One day he was musing on music and exotic-sounding names, and asked if anyone would think worse of an opera if it was written by some bloke whose name was Joe Green rather than something Italian or German.
Americans aren't great opera creators. We have PORGY & BESS of course. The composers don't write great big music as a rule. We have George Gershwin and his Rhapsody in Blue. I'm not that knowledgeable about it of course. We have our own genre unique to us. Blues. Jazz. I think both began here but I could be wrong. But great composers like Verdi? I don't think so. Perhaps some Answermuggers do know and can fill in the blanks. Joe Green is Giuseppe Verdi? Maybe some music snobs would find it "less than" but I go by what I hear and how it makes me feel. Just as is true of art. If it's breathtakingly beautiful I can't see how the name of the artist would matter at all. Except to snobs who are into "namebrand" "top of the line". Rolex watches and Lamborghinis. Stuff like that. They're the ones who would never ever deign to shop at WALMART. They don't go slumming for best prices. They go to high-end because they can afford to do that. To be honest I'm more apt to want to talk to a Jennifer than a Gertrude or Hortense. No disrespect intended to Gertrude or Hortense. What's in a name? I don't want to know what STINKWEED smells like. Thank you for your reply Durdle.

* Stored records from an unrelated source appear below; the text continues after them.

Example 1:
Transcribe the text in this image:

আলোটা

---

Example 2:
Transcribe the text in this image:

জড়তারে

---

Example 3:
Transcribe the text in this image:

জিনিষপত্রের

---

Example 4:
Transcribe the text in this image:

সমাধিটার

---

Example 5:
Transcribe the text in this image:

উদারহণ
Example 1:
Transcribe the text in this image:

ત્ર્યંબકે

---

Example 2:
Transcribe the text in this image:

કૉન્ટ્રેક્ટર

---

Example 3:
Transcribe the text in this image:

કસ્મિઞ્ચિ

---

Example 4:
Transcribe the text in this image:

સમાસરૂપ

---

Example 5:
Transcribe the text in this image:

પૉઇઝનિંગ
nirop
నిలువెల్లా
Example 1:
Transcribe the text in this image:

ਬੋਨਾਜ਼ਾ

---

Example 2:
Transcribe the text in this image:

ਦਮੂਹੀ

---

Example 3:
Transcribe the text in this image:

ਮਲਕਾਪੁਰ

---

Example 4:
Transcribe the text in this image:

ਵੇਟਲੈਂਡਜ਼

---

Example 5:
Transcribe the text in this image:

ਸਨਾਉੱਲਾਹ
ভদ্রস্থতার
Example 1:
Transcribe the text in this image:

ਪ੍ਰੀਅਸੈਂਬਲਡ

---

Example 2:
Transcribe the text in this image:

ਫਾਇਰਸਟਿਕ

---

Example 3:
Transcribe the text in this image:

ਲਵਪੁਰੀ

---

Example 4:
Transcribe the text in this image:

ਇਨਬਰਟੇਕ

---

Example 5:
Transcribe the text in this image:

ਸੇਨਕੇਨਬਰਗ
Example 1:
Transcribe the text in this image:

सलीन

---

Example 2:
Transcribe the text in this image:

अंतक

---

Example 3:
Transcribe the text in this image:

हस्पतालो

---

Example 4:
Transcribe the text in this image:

This post was edited by RosieG at September 24, 2019 1:53 AM MDT
Don't forget Aaron Copeland! He wrote in a considerably more classical style than Gershwin, who was influenced by jazz and blues, but both are rated as first-class composers in their own styles. I am pretty sure Copeland did not write any operas though.
In our time, John Adams (composer, conductor and clarinetist, born 1947) is one of America's leading composers, as well as conductor and clarinettist. He wrote the 1987-premiered opera Nixon In China, libretto by Alison Goodman, inspired by President Nixon's 1972 visit to the People's Republic of China.
Yes: Guiseppe Verdi does indeed translate as Joseph Green. That was Benny Green's point in his newspaper column, that an "ordinary" name is not a sign of lower quality. We tend to think of names in other languages as somehow exotic, as you see in cookery, but really they are no more exotic than our own. I think if you were to translate a French, German or Italian operatic aria, or one of Schubert's Lieder (which simply means "songs"!) into English, it would be in quite simple language. Poetry, yes, and in its own writer's and country's literary styles of their times, but not ever so fancy.
I live near the "isle" of Portland, source of the world-famous white limestone "Portland Stone" - some of it was even used for your Mason-Dixon Line markers. Some years ago now, the local newspaper showed a photograph of a very elaborate bas-relief carving in the rock, made by the masonry works on Portland to order for the palace gateway of a Middle Eastern potentate with a characteristic, very long Arabian name that's almost a family-tree. The objects in the carving represent aspects of the family's life; and right in the middle is an anvil. Why? Among all their "Abdul bin... " elements, the family name is.... Smith!